Текст для чтения =
——————

Вход

Когда Пушкину было всего сто

Готовя материал к столетию Пушкина, ныне забытый писатель И. Леонтьев-Щеглов отправился по пушкинским местам.

Готовя материал к столетию Пушкина, ныне забытый писатель, критик, журналист, любимец А. Чехова и В. Розанова, И. Леонтьев-Щеглов отправился по пушкинским местам. Ни одной тропы туда еще не проложено, золотым кольцом ничего не окружено — полное туристическое бездорожье.
 Щеглов пишет, что идея паломничества к могиле Пушкина принадлежала исследователю литературы академику Л. Майкову. Приезжали люди и раньше, отмечались в «книге для записывания посетителей», но не массово. Щеглов приводит имена на выбор: Глазенап, Шмурло, Петухов. Да выбор-то небольшой: в 1896 году могилу посетили 16 человек, через год — восемь, на следующий год — тринадцать, из них — восемь членов секции велосипедистов. К столетию поэта число паломников возросло до полусотни, но все равно не густо.

——————

Исходные данные =
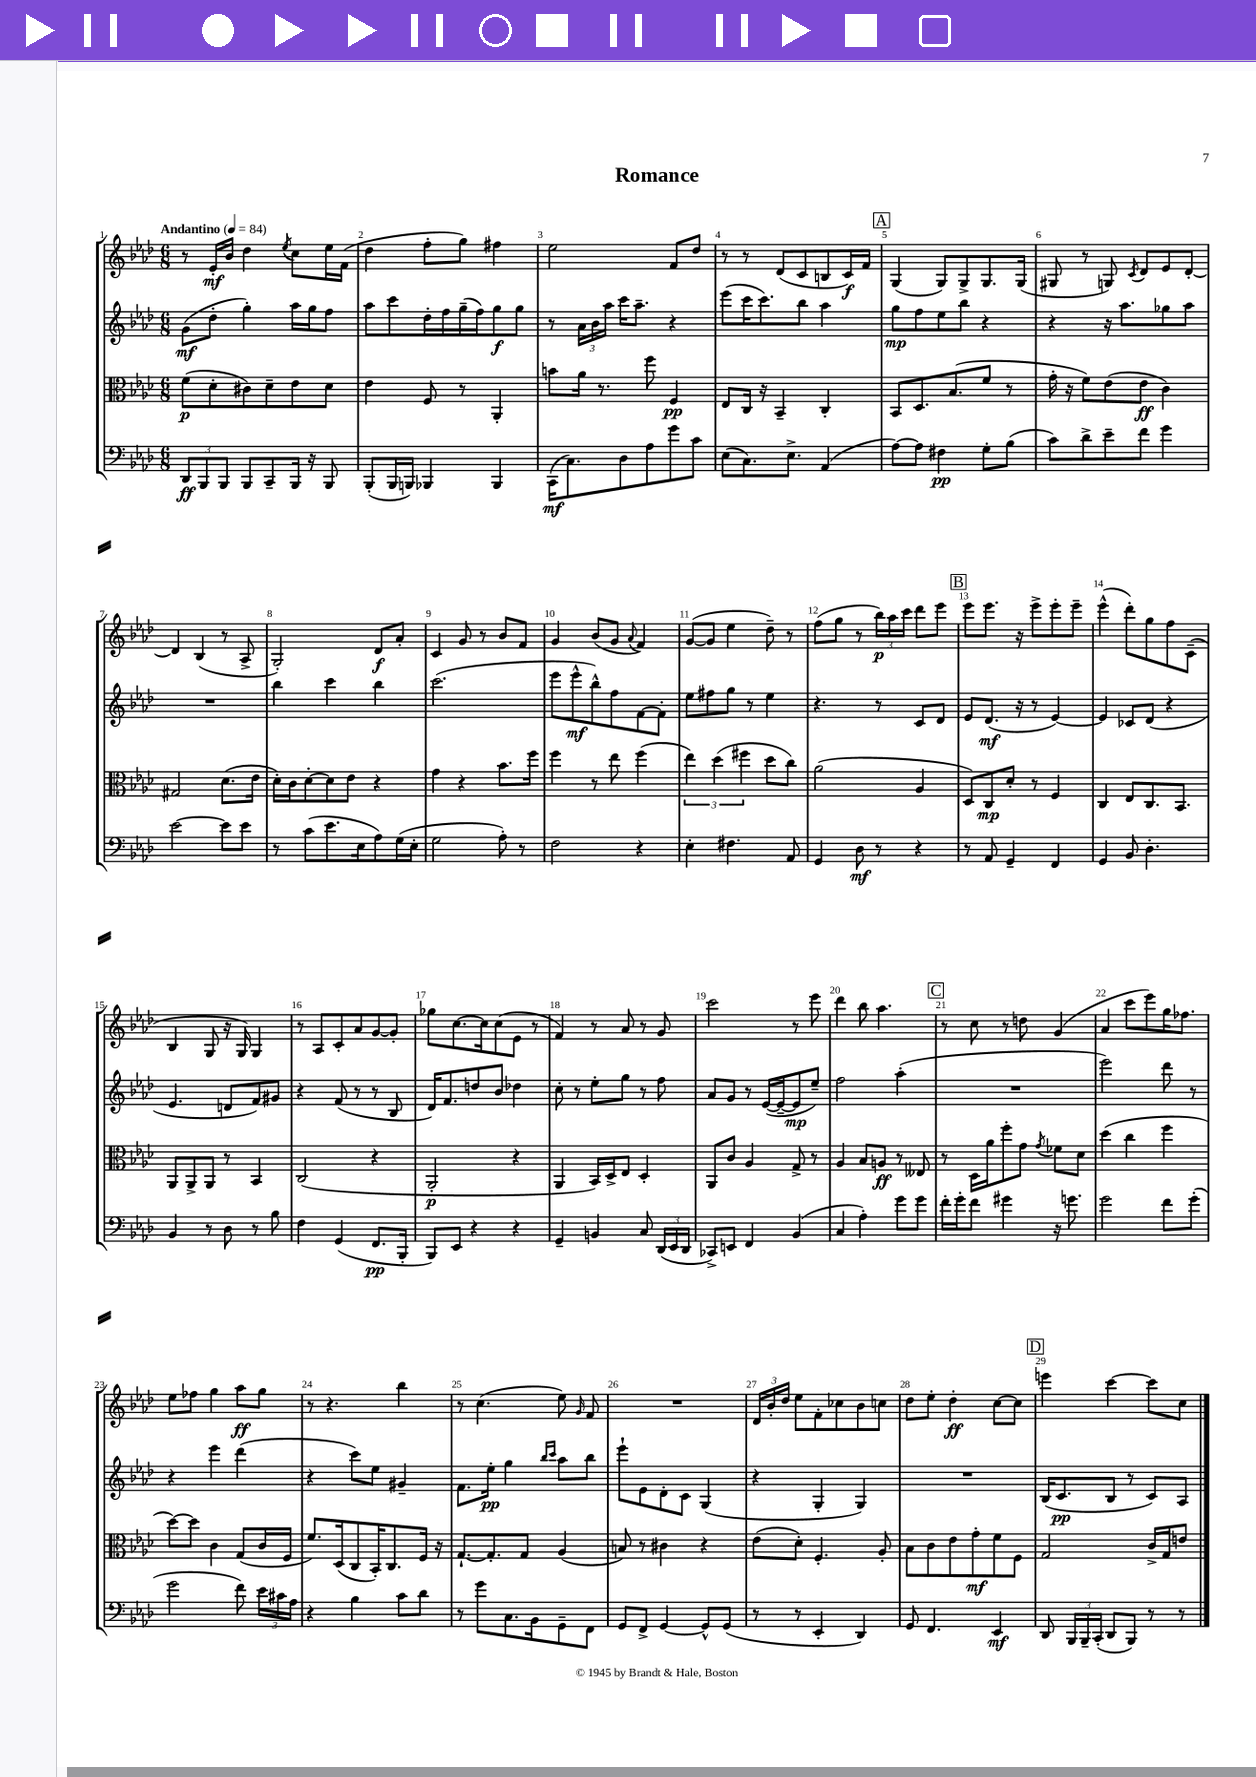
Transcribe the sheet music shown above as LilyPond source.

\header { title = "Romance" }
<<
\new StaffGroup <<
\new Staff = "s0" {
    \clef treble \key aes \major \numericTimeSignature \time 6/8 \tempo "Andantino" 4 = 84
    \autoBeamOff r8 ees'16[-.\mf bes'16] des''4 \acciaccatura { ees''8 } c''8[ ees''16 f'16]( |
    des''4 f''8[-. g''8]) fis''4 |
    ees''2 f'8[ des''8] |
    r8 r8 des'8[( c'8 b8 c'16\f) f'16] |
    \mark \markup { \box "A" } g4( g8[) g8-> g8. g16]( |
    gis8 r8 g8) \acciaccatura { c'8 } des'8[ ees'8 des'8]~-. |
    des'4 bes4( r8 aes8-> |
    g2-.) des'8[\f aes'8]-. |
    c'4 g'8 r8 bes'8[ f'8] |
    g'4 bes'8[( g'8] \appoggiatura { aes'8 } f'4) |
    g'8[~( g'8] ees''4 des''8--) r8 |
    f''8[( g''8] r8 \tuplet 3/2 { bes''16[\p) aes''16 c'''16] } des'''8[ ees'''8] |
    \mark \markup { \box "B" } ees'''8[ ees'''8.] r16 ees'''8[-> ees'''8-. ees'''8]-- |
    ees'''4-^( des'''8[-.) g''8 f''8 c'8]--( |
    bes4 g8 r16 g16) g4 |
    r8 aes8[ c'8-. aes'8 g'8~ g'8]-. |
    ges''8[ c''8.~ c''16 c''8( ees'8] r8 |
    f'4) r8 aes'8 r8 g'8 |
    c'''2 r8 ees'''8 |
    des'''4 bes''8 aes''4. |
    \mark \markup { \box "C" } r8 c''8 r8 d''8 g'4( |
    aes'4 c'''8[ ees'''8) g''16 fes''8.] |
    ees''8[ fes''8] g''4 aes''8[\ff g''8] |
    r8 r4. bes''4 |
    r8 c''4.( ees''8) \grace { g'16 } f'8 |
    R2. |
    \tuplet 3/2 { des'16[ bes'16-. des''16] } ees''8[ f'8-. ces''8 bes'8 c''8] |
    des''8[ ees''8]-. des''4-.\ff c''8[~ c''8] |
    \mark \markup { \box "D" } e'''4 c'''4~ c'''8[ c''8] \bar "|." |
}
\new Staff = "s1" {
    \clef treble \key aes \major \numericTimeSignature \time 6/8
    \autoBeamOff g'8[\mf( des''8]-. g''4-.) aes''16[ g''16 f''8] |
    aes''8[ c'''8 des''16-. f''16 g''16--( f''16) g''8\f g''8] |
    r8 \tuplet 3/2 { aes'16[ bes'16 aes''16] } c'''16[ aes''8.]-- r4 |
    ees'''8[( c'''16 c'''8.) bes''8] aes''4 |
    \mark \markup { \box "A" } g''8[\mp f''8 ees''8 bes''8] r4 |
    r4 r16 aes''8.[ ges''8 aes''8] |
    R2. |
    bes''4 c'''4 bes''4 |
    c'''2.( |
    ees'''8[ ees'''8-^\mf bes''8-^) f''8 f'8~ f'8]-. |
    ees''8[ fis''8 g''8] r8 ees''4 |
    r4. r8 c'8[ des'8] |
    \mark \markup { \box "B" } ees'8[ des'8.]\mf( r16 r8 ees'4~) |
    ees'4 ces'8[ des'8]( r4 |
    ees'4. d'8[ f'8) gis'8] |
    r4 f'8( r8 r8 bes8 |
    des'16[) f'8. d''8 bes'8] des''4 |
    c''8-. r8 ees''8[-. g''8] r8 f''8 |
    aes'8[ g'8] r8 ees'16[~( ees'16~-- ees'8\mp ees''8]--) |
    f''2 aes''4-.( |
    \mark \markup { \box "C" } R2. |
    ees'''2) des'''8 r8 |
    r4 ees'''4 des'''4( |
    r4 c'''8[) ees''8] gis'4-- |
    f'8.[ ees''16]-.\pp g''4 \grace { bes''16[ c'''16] } aes''8[ bes''8] |
    ees'''8[-! ees'8 des'8-. c'8] g4( |
    r4 g4-. g4) |
    R2. |
    \mark \markup { \box "D" } bes16[( c'8.\pp bes8] r8 c'8[) aes8] \bar "|." |
}
\new Staff = "s2" {
    \clef alto \key aes \major \numericTimeSignature \time 6/8
    \autoBeamOff f'8[\p( des'8-. cis'8) des'8-- ees'8 des'8] |
    ees'4 f8 r8 aes,4-. |
    b'8[ aes'16] r8. f''8 f4\pp |
    ees8[ c16] r16 bes,4-- c4-. |
    \mark \markup { \box "A" } bes,8[ des8. bes8.( f'8] r8 |
    g'16-. r16 f'8[) ees'8( ees'8]\ff c'4) |
    gis2 des'8.[( ees'16] |
    des'16[-.) c'16 des'8~-. des'8 ees'8] r4 |
    g'4 r4 bes'8.[ f''16] |
    f''4 r8 ees''8 f''4( |
    \tuplet 3/2 { ees''4) des''4( fis''4 } des''8[ c''8]) |
    aes'2( aes4 |
    \mark \markup { \box "B" } des8[) c8\mp des'8]-. r8 f4 |
    c4 ees8[ c8. bes,8.] |
    aes,8[ aes,8-> aes,8] r8 bes,4 |
    c2( r4 |
    aes,2-.\p r4 |
    aes,4 bes,16[) des16-> ees8] des4-. |
    aes,8[ c'8] aes4 g8-> r8 |
    aes4 bes8[ a8]\ff r8 eeses8 |
    \mark \markup { \box "C" } r8 des16[ aes'16 f''8-. g'8] \acciaccatura { g'8 } fes'8[ des'8] |
    des''4( c''4 f''4 |
    des''8[~) des''8] c'4 g8[( c'16 f16] |
    f'8.[) des16( c8 bes,16-.) c8. f16] r16 |
    g8.[~-! g8.-. g8] aes4( |
    b8) r8 cis'4 r4 |
    ees'8[( des'8]-.) f4.-. aes8-. |
    bes8[ c'8 ees'8 g'8-.\mf f'8 f8] |
    \mark \markup { \box "D" } g2 c'16[-> g16 e'8] \bar "|." |
}
\new Staff = "s3" {
    \clef bass \key aes \major \numericTimeSignature \time 6/8
    \autoBeamOff \tuplet 3/2 { des,8[\ff bes,,8 bes,,8] } bes,,8[ c,8-- bes,,16] r16 bes,,8 |
    bes,,8[-.( bes,,16 b,,16]) bes,,4 bes,,4 |
    c,16[\mf( c8.) des8 aes8 g'8 c'8] |
    ees8[( c8.) ees8.]-> aes,4( |
    \mark \markup { \box "A" } aes8[~) aes8] fis4\pp g8[-. bes8]( |
    c'8[) des'8-> ees'8-- f'8] g'4 |
    ees'2~ ees'8[ ees'8] |
    r8 c'8[( ees'8. ees16 aes8) g16( ees16]-. |
    g2 aes8-.) r8 |
    f2 r4 |
    ees4-. fis4. aes,8 |
    g,4 des8\mf r8 r4 |
    \mark \markup { \box "B" } r8 aes,8 g,4-- f,4 |
    g,4 bes,8 des4.-. |
    bes,4 r8 des8 r8 bes8 |
    f4 g,4( f,8.[\pp bes,,16]-. |
    bes,,8[) ees,8] r4 r4 |
    g,4-- b,4 c8 \tuplet 3/2 { des,16[( ees,16 des,16] } |
    ces,8[->) e,8] f,4 bes,4( |
    c4 aes4-.) g'8[ g'8] |
    \mark \markup { \box "C" } f'16[-. g'16-. f'8] gis'4 r16 g'8. |
    g'2 f'8[ g'8]-.( |
    g'2 f'8) \tuplet 3/2 { ees'16[ cis'16 aes16] } |
    r4 bes4 c'8[ des'8] |
    r8 g'8[ c8. bes,16 g,8-- f,8] |
    g,8[ f,8]-> g,4~ g,8[-^ g,8]( |
    r8 r8 ees,4-. des,4) |
    g,8 f,4. ees,4\mf |
    \mark \markup { \box "D" } des,8 \tuplet 3/2 { bes,,16[ bes,,16-- c,16]-.( } des,8[ bes,,8]) r8 r8 \bar "|." |
}
>>
>>
\layout { \context { \Score \override BarNumber.break-visibility = ##(#f #t #t) barNumberVisibility = #all-bar-numbers-visible } }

——————

Задания =
**1)** Ответьте на вопросы по тексту о паломничестве к могиле Пушкина.
(а) Кому, по словам Щеглова, принадлежала идея паломничества к могиле Пушкина?
(б) Сколько человек посетили могилу в 1896 году?
(в) Сколько из тринадцати посетителей следующего года были членами секции велосипедистов?
**2)** Найдите в записях все строки, содержащие слово «time», и перепишите их.
Текст и записи представляют собой отдельные материалы, не связанные друг с другом.

Ответы к заданиям =
**1)**
(а) Исследователю литературы академику Л. Майкову.
(б) 16 человек.
(в) Восемь.

**2)**
    \clef treble \key aes \major \numericTimeSignature \time 6/8 \tempo "Andantino" 4 = 84
    \clef treble \key aes \major \numericTimeSignature \time 6/8
    \clef alto \key aes \major \numericTimeSignature \time 6/8
    \clef bass \key aes \major \numericTimeSignature \time 6/8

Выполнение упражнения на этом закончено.